Exercise aim:
In the data below, which lines hold "Shares"? Copy every one.

※

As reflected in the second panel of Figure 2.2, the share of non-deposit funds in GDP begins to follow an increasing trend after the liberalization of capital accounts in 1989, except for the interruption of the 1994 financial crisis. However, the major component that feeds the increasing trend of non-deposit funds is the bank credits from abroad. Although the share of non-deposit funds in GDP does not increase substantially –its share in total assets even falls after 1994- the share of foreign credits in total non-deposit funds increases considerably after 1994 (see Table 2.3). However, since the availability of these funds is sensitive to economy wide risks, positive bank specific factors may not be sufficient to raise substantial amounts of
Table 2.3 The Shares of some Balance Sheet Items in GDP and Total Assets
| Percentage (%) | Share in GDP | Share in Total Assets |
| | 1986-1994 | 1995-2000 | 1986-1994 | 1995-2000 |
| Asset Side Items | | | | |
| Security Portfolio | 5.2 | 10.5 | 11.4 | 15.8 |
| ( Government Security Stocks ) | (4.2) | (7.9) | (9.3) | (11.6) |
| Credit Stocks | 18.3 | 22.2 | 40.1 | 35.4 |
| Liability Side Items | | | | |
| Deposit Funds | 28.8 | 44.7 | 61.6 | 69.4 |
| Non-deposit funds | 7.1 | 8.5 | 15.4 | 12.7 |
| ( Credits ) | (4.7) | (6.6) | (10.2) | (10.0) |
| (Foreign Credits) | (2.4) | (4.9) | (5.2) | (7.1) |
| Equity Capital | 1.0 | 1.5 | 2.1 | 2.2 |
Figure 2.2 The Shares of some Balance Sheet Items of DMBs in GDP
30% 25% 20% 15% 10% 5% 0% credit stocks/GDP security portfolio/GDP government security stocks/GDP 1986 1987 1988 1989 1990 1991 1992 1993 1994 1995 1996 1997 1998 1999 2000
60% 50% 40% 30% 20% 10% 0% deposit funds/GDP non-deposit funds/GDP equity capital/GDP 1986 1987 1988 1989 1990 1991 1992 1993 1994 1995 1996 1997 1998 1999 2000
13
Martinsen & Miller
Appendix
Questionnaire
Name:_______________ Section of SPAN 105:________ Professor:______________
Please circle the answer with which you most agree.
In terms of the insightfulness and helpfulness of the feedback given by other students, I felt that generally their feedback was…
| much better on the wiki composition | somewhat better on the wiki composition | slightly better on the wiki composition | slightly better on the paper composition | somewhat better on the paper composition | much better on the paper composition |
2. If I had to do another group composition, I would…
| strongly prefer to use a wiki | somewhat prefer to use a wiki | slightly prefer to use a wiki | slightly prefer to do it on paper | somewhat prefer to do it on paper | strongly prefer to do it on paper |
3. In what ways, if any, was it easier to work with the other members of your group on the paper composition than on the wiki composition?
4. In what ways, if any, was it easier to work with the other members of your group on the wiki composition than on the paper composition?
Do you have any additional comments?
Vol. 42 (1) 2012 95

※

Answer to this problem:
Table 2.3 The Shares of some Balance Sheet Items in GDP and Total Assets
Figure 2.2 The Shares of some Balance Sheet Items of DMBs in GDP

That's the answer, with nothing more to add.